* [SUPPLIED RECORDS]

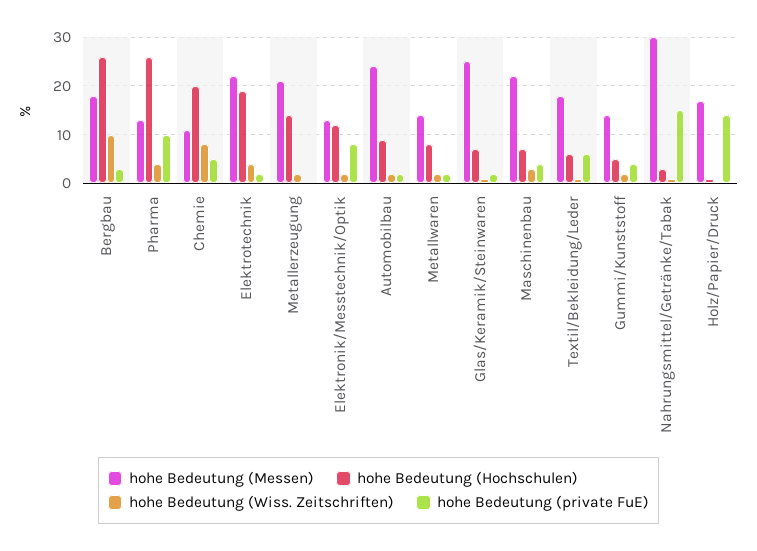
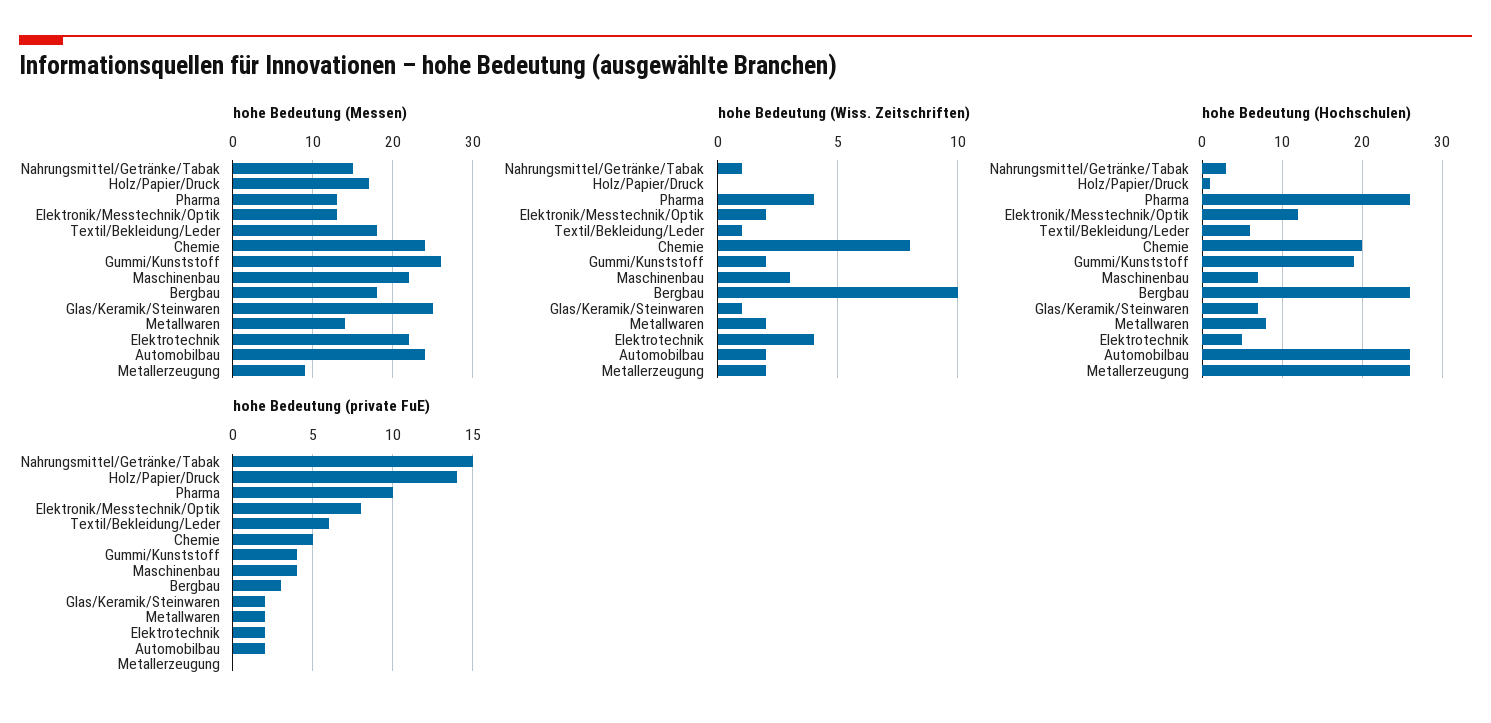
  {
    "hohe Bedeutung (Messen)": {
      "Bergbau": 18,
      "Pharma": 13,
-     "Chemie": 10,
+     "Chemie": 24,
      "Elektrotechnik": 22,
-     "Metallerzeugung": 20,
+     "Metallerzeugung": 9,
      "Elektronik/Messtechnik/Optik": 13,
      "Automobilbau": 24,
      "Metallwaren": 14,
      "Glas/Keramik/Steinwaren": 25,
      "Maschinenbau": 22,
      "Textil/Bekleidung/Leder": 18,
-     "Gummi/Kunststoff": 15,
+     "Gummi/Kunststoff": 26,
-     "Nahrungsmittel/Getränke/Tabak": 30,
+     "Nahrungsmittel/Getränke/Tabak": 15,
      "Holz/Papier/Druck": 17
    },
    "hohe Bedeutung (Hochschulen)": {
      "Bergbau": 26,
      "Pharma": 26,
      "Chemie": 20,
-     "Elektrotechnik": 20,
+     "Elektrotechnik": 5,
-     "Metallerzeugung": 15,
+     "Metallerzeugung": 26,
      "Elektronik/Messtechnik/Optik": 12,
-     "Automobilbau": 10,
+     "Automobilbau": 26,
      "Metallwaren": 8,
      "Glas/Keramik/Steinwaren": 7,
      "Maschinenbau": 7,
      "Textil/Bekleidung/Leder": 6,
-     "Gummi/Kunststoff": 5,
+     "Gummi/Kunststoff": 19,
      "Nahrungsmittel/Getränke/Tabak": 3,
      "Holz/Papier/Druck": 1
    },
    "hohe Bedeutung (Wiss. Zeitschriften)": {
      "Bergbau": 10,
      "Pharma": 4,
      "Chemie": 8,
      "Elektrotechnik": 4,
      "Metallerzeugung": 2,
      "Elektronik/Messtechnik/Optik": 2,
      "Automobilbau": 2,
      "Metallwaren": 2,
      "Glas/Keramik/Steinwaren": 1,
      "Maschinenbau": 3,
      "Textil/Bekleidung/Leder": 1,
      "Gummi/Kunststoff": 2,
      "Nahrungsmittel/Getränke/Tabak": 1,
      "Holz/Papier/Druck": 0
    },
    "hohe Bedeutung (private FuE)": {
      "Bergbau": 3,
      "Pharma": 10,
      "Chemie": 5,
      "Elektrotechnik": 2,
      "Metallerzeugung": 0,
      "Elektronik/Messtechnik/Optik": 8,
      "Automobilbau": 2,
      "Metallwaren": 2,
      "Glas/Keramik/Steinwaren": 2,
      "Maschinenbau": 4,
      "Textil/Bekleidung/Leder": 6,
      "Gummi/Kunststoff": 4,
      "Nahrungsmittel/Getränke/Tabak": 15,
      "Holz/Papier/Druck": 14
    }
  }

==

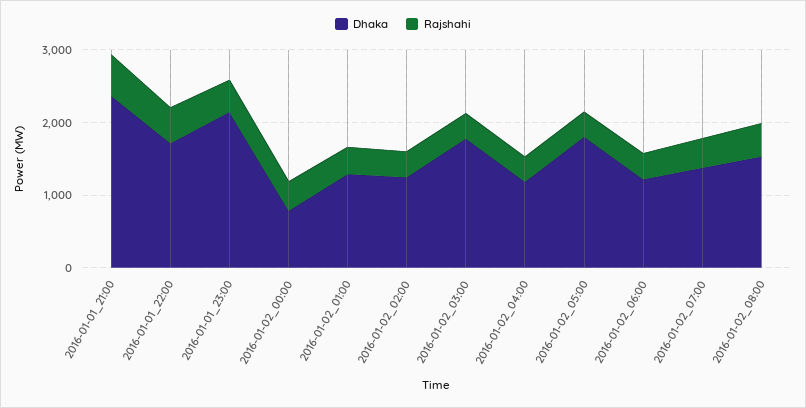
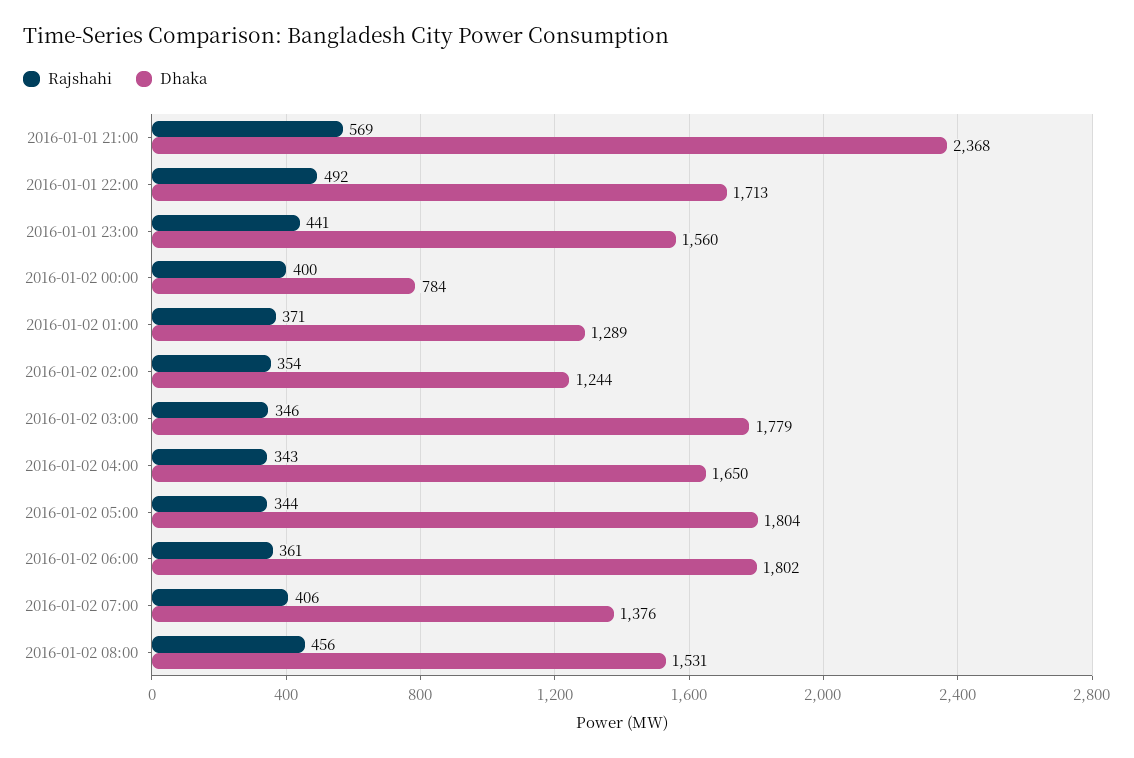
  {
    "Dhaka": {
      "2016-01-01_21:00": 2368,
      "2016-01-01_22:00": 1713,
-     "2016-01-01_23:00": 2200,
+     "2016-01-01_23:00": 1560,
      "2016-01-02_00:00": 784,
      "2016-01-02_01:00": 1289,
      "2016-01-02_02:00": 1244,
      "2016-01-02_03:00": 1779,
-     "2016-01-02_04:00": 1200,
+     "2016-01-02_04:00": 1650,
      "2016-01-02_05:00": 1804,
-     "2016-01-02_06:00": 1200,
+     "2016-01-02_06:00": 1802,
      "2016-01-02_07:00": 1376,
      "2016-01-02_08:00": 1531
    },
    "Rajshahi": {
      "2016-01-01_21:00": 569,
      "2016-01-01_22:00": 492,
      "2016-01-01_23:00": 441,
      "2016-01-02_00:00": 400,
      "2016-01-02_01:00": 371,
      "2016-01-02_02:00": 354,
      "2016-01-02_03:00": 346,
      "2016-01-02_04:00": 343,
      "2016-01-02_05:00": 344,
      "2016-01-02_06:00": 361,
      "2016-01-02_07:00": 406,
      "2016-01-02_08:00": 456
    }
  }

* [THE TASK] Lines holding "Leder" are the ones to copy; find all of them in the listing.

* [ANSWER BOX]
      "Textil/Bekleidung/Leder": 18,
      "Textil/Bekleidung/Leder": 6,
      "Textil/Bekleidung/Leder": 1,
      "Textil/Bekleidung/Leder": 6,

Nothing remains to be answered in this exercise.